I have one zone for my LED rope lights on a 3106. I have this zone wired up with the step lights in my riser.

The GE's need a minimum load of 25w per zone. It can be tricky to meet that minimum with LED's thus requiring an additional device as helmsman mentions. By wiring the step lights of my riser with the LED rope lights in overhead crown molding I was able to achieve the necessary wattage for the zone to work properly.

If I remove the bulbs from the step light fixtures the zone begins to act flaky. The rope light will not dim properly, rather it will go down to about 20 percent then there is noticeable jump down in brightness all of a sudden. When set all the way off it will not actually turn off but flicker really fast. So long as I have the step lights in place, it all works as it should, including dimming up and the LED rope lights.
wraunch's Avatar wraunch
08:07 AM Liked: 32
post #1438 of 1502
08-25-2014 | Posts: 867
Joined: Sep 2005
Quote:
Originally Posted by helmsman View Post
I have a mix of halogens and programmable-multi-color LEDs controlled by my GRX-3104 and have no problems. HOWEVER - when I was installing them I read that you need a switching module for the LEDs, which I went ahead and procured and installed. So the LEDs (which shine onto my screen, all on one zone) and their transformer are wired through this switching module (PHPM-SW-DV-WH) and this setup works perfectly. The only downside is that you can't dim the LEDs, they're either on or off, but that's okay because when they're on I would only want them on full brightness anyway, I just miss out on the dim-on or dim-off effect that I get with all my other lighting zones.

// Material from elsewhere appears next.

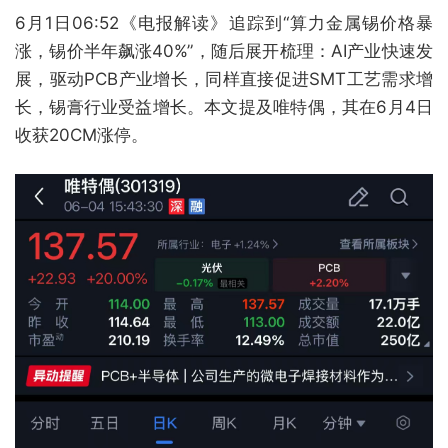
6月1日06:52《电报解读》追踪到“算力金属锡价格暴
涨，锡价半年飙涨40%”，随后展开梳理：AI产业快速发
展，驱动PCB产业增长，同样直接促进SMT工艺需求增
长，锡膏行业受益增长。本文提及唯特偶，其在6月4日
收获20CM涨停。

Where did you put that switching module, inside the wall?
wraunch's Avatar wraunch
08:12 AM Liked: 32
post #1439 of 1502
08-25-2014 | Posts: 867
Joined: Sep 2005
The LEDs I am using are 12.5 watts each. I have two on one zone and four on another. The two flicker unless I have all lights completely off.
TMcG's Avatar TMcG
08:32 AM Liked: 404
post #1440 of 1502
08-25-2014 | Posts: 3,067
Joined: Mar 2010
Lutron has 100% free technical support for residential customers like yourself and an ever-expanding LED light compatibility list broken down by manufacturer and product/model number. I'd call them first.

My suspicion is that if your fixtures are 12.5 watts each at 100%, that when you dim the load you are dipping below the 25 watt total load threshold, thereby causing the flickering you see. The digital dimming driver of the Grafik Eye may not be compatible with the digital LED driver in your bulbs as well. Just spitballing here, but that's my suspicion.